Repeat the lines of the data exactly, from the first one through the one that contains "4: (481, 449, 0.86)".
═════ DATA PROVIDED ═════
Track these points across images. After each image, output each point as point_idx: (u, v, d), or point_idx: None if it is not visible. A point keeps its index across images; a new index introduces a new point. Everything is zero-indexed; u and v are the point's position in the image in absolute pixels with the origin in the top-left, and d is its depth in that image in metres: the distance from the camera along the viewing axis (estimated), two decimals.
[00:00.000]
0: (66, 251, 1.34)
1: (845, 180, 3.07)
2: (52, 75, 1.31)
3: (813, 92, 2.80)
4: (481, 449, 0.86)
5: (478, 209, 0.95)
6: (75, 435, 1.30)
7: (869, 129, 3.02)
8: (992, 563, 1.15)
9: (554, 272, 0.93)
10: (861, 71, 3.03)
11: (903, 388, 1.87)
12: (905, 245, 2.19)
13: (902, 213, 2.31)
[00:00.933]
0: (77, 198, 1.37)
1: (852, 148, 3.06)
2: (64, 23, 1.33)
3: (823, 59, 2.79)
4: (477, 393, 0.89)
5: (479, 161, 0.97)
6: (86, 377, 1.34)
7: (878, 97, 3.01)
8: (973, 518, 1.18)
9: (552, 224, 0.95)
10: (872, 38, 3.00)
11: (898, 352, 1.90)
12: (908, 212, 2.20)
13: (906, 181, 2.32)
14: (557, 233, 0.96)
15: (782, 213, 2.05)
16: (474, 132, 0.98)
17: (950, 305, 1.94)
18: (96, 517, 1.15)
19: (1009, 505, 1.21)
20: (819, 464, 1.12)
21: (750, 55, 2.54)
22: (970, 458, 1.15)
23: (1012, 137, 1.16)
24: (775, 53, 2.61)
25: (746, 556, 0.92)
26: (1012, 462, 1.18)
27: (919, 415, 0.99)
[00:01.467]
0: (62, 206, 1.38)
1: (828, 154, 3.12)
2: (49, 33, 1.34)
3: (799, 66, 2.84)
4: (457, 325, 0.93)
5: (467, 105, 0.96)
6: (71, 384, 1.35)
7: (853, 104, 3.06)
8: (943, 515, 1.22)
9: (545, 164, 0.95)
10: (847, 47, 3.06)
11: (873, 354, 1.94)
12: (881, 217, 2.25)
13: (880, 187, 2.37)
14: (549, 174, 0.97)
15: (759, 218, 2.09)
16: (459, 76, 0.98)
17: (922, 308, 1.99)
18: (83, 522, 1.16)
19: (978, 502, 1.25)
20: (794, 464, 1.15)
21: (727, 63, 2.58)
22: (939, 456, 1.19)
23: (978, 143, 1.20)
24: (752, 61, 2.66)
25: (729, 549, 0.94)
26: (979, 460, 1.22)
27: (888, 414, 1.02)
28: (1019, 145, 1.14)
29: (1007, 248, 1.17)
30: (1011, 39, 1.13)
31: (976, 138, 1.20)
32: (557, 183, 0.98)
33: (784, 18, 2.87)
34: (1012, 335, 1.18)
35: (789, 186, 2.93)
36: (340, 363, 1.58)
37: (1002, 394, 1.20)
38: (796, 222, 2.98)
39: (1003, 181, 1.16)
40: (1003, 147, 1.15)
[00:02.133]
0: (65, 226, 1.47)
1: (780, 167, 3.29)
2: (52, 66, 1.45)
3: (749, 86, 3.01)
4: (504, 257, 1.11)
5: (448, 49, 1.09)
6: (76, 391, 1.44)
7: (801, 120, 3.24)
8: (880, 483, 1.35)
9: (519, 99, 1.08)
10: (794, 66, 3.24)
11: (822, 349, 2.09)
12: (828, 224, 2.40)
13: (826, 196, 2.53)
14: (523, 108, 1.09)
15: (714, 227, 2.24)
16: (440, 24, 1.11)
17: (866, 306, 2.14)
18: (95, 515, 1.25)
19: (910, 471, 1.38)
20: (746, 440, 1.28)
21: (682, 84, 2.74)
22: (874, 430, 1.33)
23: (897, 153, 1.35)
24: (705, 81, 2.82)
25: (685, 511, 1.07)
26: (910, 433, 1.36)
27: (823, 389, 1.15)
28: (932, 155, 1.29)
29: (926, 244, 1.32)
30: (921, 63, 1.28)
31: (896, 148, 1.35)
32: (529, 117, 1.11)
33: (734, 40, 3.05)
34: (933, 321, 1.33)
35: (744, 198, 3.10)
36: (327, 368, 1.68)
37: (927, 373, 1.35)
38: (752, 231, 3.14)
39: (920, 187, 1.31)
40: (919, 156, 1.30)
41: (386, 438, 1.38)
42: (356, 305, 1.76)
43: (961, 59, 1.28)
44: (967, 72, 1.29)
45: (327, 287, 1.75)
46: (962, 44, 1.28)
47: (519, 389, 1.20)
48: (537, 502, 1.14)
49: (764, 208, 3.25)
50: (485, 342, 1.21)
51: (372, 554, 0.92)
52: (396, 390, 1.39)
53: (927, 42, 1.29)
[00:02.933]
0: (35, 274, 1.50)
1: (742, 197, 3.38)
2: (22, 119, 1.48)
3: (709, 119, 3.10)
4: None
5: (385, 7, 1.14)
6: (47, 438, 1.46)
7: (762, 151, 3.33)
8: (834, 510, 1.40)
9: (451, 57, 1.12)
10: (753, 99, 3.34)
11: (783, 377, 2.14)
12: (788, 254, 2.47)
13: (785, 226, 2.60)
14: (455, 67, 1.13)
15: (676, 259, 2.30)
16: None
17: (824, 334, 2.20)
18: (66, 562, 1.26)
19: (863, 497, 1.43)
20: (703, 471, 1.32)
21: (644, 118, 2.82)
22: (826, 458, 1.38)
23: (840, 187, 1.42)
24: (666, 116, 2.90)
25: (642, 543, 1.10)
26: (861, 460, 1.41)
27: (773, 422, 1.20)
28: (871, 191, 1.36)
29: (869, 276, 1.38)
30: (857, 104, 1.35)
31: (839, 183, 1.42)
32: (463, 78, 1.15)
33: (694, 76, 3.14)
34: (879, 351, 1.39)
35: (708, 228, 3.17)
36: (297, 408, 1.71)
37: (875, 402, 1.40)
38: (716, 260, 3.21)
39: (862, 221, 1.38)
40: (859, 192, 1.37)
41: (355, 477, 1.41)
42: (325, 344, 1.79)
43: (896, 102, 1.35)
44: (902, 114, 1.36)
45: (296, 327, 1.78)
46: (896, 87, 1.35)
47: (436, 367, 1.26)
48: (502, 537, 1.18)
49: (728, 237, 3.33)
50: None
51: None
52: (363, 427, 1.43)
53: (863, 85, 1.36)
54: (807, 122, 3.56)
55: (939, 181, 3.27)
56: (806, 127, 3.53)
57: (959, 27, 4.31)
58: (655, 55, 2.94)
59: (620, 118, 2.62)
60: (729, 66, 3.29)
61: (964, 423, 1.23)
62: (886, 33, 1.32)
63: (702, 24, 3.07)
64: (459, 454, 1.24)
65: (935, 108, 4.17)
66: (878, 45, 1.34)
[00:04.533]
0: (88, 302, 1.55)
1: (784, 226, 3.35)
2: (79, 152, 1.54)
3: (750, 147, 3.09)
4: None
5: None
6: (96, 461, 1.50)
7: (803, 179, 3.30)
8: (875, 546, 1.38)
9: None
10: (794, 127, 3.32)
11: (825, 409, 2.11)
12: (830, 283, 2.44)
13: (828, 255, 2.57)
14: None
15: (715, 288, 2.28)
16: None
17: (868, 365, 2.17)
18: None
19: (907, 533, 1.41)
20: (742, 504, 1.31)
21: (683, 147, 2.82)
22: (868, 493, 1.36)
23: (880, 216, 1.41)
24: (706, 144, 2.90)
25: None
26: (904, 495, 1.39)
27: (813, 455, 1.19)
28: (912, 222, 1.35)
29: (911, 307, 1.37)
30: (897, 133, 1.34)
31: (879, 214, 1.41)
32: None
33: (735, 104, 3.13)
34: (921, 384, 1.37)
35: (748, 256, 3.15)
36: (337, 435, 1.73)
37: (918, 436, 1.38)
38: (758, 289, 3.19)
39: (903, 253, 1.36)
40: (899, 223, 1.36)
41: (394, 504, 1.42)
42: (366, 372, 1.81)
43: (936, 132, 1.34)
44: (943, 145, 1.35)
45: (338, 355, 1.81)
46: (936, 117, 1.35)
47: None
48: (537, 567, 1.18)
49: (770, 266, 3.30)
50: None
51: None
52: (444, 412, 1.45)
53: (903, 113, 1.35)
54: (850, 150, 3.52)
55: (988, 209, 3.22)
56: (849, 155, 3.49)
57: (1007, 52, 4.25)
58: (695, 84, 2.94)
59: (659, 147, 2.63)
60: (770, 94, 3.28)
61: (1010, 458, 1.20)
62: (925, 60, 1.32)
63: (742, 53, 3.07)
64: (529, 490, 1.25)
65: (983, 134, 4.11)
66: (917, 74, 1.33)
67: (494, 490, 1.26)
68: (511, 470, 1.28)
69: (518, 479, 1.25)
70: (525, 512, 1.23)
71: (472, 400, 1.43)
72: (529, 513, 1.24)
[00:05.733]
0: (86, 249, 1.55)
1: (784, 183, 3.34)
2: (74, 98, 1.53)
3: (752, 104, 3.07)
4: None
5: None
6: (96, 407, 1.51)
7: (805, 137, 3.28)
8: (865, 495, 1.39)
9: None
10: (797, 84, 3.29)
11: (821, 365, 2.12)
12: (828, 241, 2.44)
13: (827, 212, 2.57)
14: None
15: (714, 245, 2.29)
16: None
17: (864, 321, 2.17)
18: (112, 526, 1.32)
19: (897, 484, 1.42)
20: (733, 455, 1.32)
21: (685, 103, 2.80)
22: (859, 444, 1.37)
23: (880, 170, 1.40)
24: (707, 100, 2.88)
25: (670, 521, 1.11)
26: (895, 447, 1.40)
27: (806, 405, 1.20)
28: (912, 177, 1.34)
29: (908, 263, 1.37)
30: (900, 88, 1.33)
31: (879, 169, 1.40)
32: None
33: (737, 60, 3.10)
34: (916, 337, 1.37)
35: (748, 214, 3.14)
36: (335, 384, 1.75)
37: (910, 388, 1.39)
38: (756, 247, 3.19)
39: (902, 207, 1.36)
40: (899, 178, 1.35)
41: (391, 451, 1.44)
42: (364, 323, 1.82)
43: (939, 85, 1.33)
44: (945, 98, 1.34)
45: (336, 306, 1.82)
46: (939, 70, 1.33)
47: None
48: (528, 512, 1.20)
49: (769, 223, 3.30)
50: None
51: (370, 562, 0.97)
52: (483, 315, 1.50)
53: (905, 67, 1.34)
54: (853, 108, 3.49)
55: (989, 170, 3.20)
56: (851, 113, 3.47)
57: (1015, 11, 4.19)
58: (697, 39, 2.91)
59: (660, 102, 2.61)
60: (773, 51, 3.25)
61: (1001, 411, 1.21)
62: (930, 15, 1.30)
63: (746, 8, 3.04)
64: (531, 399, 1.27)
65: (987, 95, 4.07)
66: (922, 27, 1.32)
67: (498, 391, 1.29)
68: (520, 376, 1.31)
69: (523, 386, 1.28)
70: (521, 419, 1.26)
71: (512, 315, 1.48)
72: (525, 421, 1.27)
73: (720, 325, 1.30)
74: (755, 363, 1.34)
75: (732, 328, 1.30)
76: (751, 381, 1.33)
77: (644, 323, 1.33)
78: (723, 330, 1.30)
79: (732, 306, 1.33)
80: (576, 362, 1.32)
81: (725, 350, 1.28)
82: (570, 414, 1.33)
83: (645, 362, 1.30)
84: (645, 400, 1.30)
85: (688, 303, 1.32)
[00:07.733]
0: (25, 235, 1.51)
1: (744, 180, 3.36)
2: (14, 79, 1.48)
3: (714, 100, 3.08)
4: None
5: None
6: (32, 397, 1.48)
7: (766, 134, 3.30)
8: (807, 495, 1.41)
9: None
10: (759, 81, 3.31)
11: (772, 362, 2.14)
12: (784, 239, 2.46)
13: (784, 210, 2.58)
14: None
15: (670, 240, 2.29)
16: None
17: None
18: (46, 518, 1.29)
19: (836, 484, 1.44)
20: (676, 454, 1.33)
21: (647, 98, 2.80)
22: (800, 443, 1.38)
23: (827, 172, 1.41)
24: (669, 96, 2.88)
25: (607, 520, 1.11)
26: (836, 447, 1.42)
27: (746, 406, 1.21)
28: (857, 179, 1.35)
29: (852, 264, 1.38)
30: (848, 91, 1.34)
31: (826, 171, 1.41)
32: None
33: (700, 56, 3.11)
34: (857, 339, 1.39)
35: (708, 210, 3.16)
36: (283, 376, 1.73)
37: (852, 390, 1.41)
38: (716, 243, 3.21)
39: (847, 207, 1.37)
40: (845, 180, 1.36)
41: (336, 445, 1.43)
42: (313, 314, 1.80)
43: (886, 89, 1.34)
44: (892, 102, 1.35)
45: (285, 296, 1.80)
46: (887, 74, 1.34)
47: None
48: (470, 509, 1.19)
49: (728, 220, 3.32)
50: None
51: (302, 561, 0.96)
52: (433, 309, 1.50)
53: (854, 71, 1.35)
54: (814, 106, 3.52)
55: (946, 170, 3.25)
═════
SOLUTION TO THIS PROBLEM:
Track these points across images. After each image, output each point as point_idx: (u, v, d), or point_idx: None if it is not visible. A point keeps its index across images; a new index introduces a new point. Everything is zero-indexed; u and v are the point's position in the image in absolute pixels with the origin in the top-left, and d is its depth in that image in metres: the distance from the camera along the viewing axis (estimated), two decimals.
[00:00.000]
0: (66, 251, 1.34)
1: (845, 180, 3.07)
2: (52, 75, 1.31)
3: (813, 92, 2.80)
4: (481, 449, 0.86)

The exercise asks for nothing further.